Massachusetts raised its sentence for illegal use of a bomb from five years to 25 years. Wisconsin made trespassing at an abortion facility a misdemeanor punishable by a $1,000 fine. California passed a law that specifically classifies as a felony any attempts to bomb or commit arson near health facilities or places where organizations counsel either for or against abortion.

There was a sharp drop in the number of bombings and arson fires in 1985. However, according to the National Abortion Federation quoted by Guttmacher, the incidents of threats, invasions, vandalism and other kinds of violence against clinics increased last year.
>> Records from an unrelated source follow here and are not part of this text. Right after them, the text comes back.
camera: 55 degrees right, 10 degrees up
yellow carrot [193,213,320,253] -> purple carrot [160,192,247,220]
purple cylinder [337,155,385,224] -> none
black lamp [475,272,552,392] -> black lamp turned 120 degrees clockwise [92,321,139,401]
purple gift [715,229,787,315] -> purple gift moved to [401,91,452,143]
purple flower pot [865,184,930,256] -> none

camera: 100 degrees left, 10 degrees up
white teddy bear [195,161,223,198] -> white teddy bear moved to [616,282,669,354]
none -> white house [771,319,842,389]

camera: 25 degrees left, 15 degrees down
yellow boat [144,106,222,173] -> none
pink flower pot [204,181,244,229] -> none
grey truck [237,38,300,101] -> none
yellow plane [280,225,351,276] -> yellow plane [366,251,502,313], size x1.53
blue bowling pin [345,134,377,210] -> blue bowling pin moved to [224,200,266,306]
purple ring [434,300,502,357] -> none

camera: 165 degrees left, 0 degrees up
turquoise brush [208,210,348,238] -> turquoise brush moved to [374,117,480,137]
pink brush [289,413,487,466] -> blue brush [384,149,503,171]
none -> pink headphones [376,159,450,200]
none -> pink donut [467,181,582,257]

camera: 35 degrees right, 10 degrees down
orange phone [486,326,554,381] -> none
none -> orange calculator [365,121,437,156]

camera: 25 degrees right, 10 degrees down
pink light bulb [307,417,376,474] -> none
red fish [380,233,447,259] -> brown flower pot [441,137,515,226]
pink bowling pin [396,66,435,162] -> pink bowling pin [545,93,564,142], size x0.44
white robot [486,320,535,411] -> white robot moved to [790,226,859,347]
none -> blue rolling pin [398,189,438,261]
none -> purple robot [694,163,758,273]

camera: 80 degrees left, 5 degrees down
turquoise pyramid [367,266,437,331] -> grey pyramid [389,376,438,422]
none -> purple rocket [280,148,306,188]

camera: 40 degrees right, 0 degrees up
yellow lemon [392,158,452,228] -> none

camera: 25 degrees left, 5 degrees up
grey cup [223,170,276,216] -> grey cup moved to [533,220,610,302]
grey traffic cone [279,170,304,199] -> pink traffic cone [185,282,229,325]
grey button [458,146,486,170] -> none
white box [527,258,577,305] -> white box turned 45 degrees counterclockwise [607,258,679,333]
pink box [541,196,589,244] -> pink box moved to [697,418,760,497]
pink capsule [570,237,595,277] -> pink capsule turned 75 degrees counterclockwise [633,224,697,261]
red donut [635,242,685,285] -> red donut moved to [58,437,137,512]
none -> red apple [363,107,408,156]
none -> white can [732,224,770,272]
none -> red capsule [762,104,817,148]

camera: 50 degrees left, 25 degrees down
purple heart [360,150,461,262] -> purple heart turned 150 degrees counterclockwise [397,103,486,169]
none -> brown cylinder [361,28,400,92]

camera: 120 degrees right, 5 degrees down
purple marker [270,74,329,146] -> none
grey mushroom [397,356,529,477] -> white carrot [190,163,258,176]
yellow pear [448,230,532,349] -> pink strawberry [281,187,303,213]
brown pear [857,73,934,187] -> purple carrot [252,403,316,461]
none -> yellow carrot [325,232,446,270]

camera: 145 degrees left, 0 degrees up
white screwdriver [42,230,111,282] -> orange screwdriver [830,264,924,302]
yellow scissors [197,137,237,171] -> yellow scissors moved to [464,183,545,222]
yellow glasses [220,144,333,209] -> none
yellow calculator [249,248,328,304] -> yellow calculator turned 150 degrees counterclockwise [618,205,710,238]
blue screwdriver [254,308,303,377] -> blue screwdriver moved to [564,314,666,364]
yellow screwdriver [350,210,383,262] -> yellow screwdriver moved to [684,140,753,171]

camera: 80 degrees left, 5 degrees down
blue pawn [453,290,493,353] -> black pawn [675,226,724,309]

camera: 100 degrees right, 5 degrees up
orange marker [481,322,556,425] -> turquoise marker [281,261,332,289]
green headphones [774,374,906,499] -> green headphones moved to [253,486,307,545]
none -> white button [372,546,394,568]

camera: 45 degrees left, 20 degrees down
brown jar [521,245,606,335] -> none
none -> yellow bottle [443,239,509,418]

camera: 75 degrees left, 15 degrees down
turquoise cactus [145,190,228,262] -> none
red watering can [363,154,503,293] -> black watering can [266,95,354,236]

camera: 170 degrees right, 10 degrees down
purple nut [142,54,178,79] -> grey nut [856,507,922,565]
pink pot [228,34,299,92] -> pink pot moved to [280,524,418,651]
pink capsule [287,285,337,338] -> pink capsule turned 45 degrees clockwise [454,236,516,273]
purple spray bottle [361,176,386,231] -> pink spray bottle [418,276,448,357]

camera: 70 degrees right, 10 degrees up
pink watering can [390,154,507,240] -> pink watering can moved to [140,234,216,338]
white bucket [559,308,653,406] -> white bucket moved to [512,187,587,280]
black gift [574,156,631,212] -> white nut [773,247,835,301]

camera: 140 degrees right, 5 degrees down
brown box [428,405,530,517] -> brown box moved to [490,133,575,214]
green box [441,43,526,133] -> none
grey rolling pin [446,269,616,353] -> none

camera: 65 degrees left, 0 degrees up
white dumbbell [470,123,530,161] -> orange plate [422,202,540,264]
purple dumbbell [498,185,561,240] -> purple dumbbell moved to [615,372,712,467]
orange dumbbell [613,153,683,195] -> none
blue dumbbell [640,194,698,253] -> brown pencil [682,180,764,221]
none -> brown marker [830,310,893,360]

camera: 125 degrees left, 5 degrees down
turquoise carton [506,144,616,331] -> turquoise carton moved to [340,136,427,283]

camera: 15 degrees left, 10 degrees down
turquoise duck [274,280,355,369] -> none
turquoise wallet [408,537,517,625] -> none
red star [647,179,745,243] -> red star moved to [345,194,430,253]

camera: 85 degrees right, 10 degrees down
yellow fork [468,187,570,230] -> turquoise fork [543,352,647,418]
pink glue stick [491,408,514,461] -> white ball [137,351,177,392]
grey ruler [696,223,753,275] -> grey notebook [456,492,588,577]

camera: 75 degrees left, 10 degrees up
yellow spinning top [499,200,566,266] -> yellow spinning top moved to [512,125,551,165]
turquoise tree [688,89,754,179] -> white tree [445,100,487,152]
What the institute called the “most troubling” legislative trend in 1985 were attempts to attach restrictions on abortion counseling to family-planning appropriations bills, another of the few legal means of curbing abortion for legislators who oppose it. Most family planning agencies dispense information about abortion as one of the options for unplanned pregnancies. A drawn-out battle in California last year ended in November when the state Supreme Court struck down a clause in the $40-million appropriation for family-planning services in the 1986 budget that would have prohibited funding to any family-planning provider that performed or promoted abortion or received any gain from abortion referrals. But the court did not deal with the issue of abortion or women’s rights. It declared that the clause was illegal because the state Constitution prohibits amending laws in unrelated pieces of legislation.